A unique "what's in a name?" row is scheduled to spill over in to the Court of Appeal.
The appeal moves follow a Chancery Division ruling by Mr Justice Robert Walker last year which held that the British Diabetic Society should stop using that name.
Before the full appeal reaches court, however, a hearing is scheduled for 30 October which may block further litigation. The British Diabetic Association is taking the matter to court in preliminary moves in which it is seeking security for costs in respect of the society's appeal.
The appeal follows a landmark passing-off action against the society by the far older British Diabetic Association.
The 150,000-member association successfully argued in the High Court that the society was guilty of passing off in that its name was similar enough to that of the association for the the public to be confused.
On the face of it, the case would appear to be a publicly conducted feud involving the outlay of cash that could be put to better use for the respective charities than funding costly passing-off litigation.
However, the motivation for the action is money.
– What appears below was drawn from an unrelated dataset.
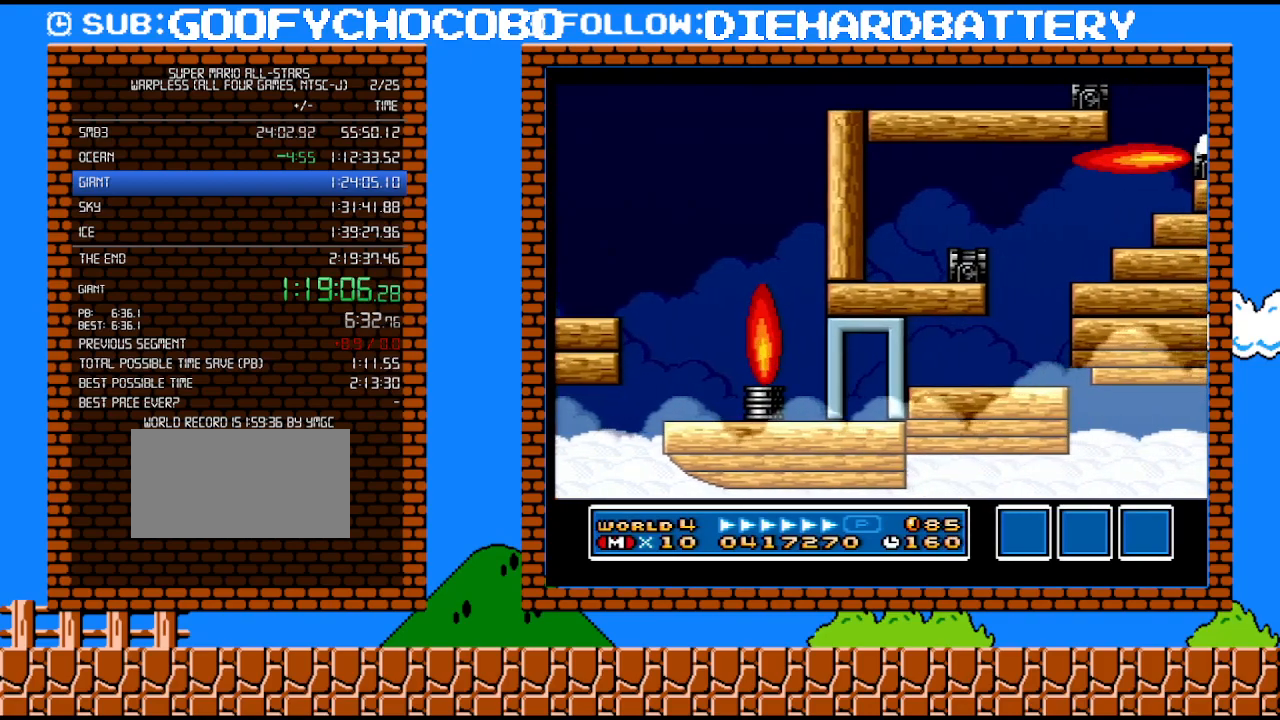
{"buttons": [], "events": [[67, "Y", "down"], [117, "Y", "up"], [333, "Y", "down"], [400, "Y", "up"]]}
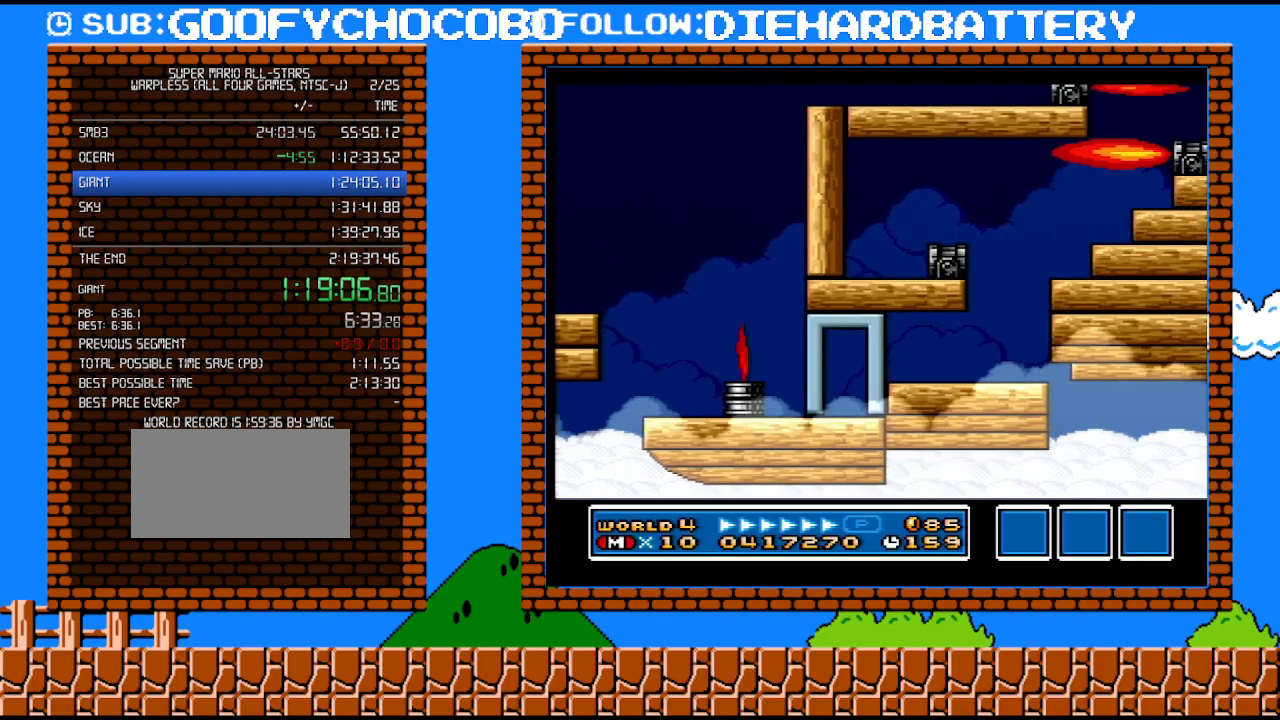
{"buttons": [], "events": [[117, "Y", "down"], [183, "Y", "up"], [283, "Y", "down"], [333, "Y", "up"], [400, "Y", "down"], [500, "Y", "up"]]}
Charities receive huge sums from legacies and other donations and the fear of the association is that money intended for the organisation could go to the society by mistake.
One of the ironies of the case is that, unknown to the parties and before last year's High Court ruling, the Charity Commission had already decided not allow a new charity to be registered whose only difference in title from an existing charity is the word "association" or "society".
Vanessa Hebditch, of the BDA, said: "The rule is in place and this should never happen again."